Text for analysis:
Hi
I had an idea to improve regexp-opt. (I use Emacs 25.3.2).
In a regexp when you have a group with alternatives, sometimes all alternatives *finish* with one or more common atom regexps. You could take the common part out of the group and try to improve the remaining smaller group, splitting all strings that match and recurse regexp-opt.
Example 1: we read from regexp-opt.el:
;; One possible improvement would be to compile '("aa" "ab" "ba" "bb")
;; into "[ab][ab]" rather than "a[ab]\\|b[ab]". I'm not sure it's worth
;; it but if someone knows how to do it without going through too many
;; contortions, I'm all ears.
Evaluating,
(regexp-opt '("aa" "ab" "ba" "bb"))
-> "\\(?:a[ab]\\|b[ab]\\)"
All alternatives finish with "[ab]", so it is equivalent to
"\\(?:a\\|b\\)[ab]"
The remaining group is "\\(?:a\\|b\\)". We can further improve making a list of all strings that match it and recourse regexp-opt:
"\\(?:a\\|b\\)"
all-matchs = ("a" "b")
(regexp-opt '("a" "b")) -> "[ab]"
Finally join the two regexps: "[ab][ab]"
... and the wish of the developer is fulfilled :)
Example 2:
(regexp-opt '("car" "cdr" "caar" "cadr" "cdar" "cddr"))
-> "\\(?:c\\(?:\\(?:a[ad]\\|d[ad]\\|[ad]\\)r\\)\\)"
First of all, there is an (apparently) unnecessary group around the result.

Information supplied:

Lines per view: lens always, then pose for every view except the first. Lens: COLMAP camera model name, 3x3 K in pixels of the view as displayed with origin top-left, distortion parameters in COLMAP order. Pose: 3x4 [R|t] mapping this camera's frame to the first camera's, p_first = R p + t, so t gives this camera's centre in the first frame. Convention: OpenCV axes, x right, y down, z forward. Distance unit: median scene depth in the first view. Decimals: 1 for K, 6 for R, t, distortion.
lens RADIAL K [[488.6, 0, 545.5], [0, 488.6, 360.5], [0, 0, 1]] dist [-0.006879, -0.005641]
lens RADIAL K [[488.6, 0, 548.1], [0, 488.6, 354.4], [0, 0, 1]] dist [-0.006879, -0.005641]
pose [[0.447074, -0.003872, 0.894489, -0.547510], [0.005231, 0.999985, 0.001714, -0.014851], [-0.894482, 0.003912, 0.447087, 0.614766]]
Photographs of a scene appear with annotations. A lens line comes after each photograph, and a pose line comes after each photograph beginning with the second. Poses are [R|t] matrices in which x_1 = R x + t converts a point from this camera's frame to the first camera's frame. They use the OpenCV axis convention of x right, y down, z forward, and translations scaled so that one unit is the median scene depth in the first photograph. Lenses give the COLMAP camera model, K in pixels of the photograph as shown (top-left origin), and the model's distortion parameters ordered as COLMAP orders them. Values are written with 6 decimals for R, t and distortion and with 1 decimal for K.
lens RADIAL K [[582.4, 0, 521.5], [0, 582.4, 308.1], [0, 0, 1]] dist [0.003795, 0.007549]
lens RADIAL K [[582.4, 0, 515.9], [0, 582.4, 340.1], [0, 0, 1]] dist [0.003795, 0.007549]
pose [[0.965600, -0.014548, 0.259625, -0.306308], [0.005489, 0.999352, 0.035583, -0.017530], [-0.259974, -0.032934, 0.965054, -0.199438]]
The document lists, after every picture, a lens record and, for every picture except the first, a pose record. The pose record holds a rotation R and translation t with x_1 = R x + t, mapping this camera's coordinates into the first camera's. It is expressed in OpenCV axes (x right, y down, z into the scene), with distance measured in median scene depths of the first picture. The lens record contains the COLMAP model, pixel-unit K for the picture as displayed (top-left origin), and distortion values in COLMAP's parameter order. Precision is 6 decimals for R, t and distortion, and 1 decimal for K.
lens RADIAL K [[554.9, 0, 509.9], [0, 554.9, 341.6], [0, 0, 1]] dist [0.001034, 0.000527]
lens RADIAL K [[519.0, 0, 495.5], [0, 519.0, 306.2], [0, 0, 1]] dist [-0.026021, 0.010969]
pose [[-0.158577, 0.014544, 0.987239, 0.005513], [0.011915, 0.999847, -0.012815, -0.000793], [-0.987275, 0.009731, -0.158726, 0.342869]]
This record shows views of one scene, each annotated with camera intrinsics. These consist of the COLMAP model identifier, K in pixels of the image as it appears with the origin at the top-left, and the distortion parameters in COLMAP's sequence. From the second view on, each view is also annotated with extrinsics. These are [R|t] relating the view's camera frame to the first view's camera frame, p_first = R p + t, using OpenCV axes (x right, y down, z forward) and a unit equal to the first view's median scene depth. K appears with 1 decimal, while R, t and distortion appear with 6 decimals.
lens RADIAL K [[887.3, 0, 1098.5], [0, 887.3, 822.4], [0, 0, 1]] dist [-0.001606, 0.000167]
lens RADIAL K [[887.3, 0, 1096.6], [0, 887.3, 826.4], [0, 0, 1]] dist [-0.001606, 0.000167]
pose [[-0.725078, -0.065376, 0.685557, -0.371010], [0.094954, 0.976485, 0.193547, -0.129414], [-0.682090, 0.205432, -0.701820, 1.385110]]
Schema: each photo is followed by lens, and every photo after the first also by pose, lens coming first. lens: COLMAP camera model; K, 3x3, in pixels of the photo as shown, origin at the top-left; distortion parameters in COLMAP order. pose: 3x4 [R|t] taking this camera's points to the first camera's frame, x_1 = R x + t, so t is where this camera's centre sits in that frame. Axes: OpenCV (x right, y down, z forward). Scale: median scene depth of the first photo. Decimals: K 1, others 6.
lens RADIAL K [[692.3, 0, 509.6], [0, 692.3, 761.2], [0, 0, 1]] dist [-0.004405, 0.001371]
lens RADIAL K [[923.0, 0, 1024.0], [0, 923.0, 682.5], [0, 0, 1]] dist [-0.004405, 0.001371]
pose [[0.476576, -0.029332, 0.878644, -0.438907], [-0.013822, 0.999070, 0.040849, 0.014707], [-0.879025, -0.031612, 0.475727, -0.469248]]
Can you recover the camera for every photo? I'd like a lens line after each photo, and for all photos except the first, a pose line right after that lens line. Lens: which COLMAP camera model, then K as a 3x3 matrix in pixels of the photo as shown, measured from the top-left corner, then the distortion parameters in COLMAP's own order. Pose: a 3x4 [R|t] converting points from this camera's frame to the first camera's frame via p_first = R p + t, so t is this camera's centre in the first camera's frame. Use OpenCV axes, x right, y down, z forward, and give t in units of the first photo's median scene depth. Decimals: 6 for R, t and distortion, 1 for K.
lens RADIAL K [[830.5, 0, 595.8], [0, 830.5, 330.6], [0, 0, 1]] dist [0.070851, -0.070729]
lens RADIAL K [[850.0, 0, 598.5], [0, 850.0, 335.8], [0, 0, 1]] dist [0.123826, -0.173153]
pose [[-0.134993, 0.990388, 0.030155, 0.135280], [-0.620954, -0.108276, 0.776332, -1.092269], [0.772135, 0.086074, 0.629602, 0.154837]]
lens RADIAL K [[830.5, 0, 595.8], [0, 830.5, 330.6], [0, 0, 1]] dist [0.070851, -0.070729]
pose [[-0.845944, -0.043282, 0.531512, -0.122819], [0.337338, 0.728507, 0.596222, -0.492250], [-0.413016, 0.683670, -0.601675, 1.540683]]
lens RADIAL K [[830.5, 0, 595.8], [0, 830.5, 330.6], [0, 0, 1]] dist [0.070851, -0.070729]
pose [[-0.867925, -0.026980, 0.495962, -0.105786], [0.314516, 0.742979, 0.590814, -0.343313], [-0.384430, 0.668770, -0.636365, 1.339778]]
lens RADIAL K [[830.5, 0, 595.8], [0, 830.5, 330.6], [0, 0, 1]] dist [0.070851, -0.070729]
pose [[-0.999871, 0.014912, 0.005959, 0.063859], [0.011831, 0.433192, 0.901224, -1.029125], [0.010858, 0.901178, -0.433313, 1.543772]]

To do:
1. Repeat the part of the regexp-opt post above starting with "Example 1: we" and going on through "I'm all ears.".
2. In the regexp-opt post above, why is "\\(?:a[ab]\\|b[ab]\\)" equivalent to "\\(?:a\\|b\\)[ab]"?

Solved tasks:
1.
Example 1: we read from regexp-opt.el:
;; One possible improvement would be to compile '("aa" "ab" "ba" "bb")
;; into "[ab][ab]" rather than "a[ab]\\|b[ab]". I'm not sure it's worth
;; it but if someone knows how to do it without going through too many
;; contortions, I'm all ears.

2. Every alternative in the group ends with the same part, "[ab]". That shared ending can be taken out of the group and written once after it, which leaves the smaller group "\\(?:a\\|b\\)".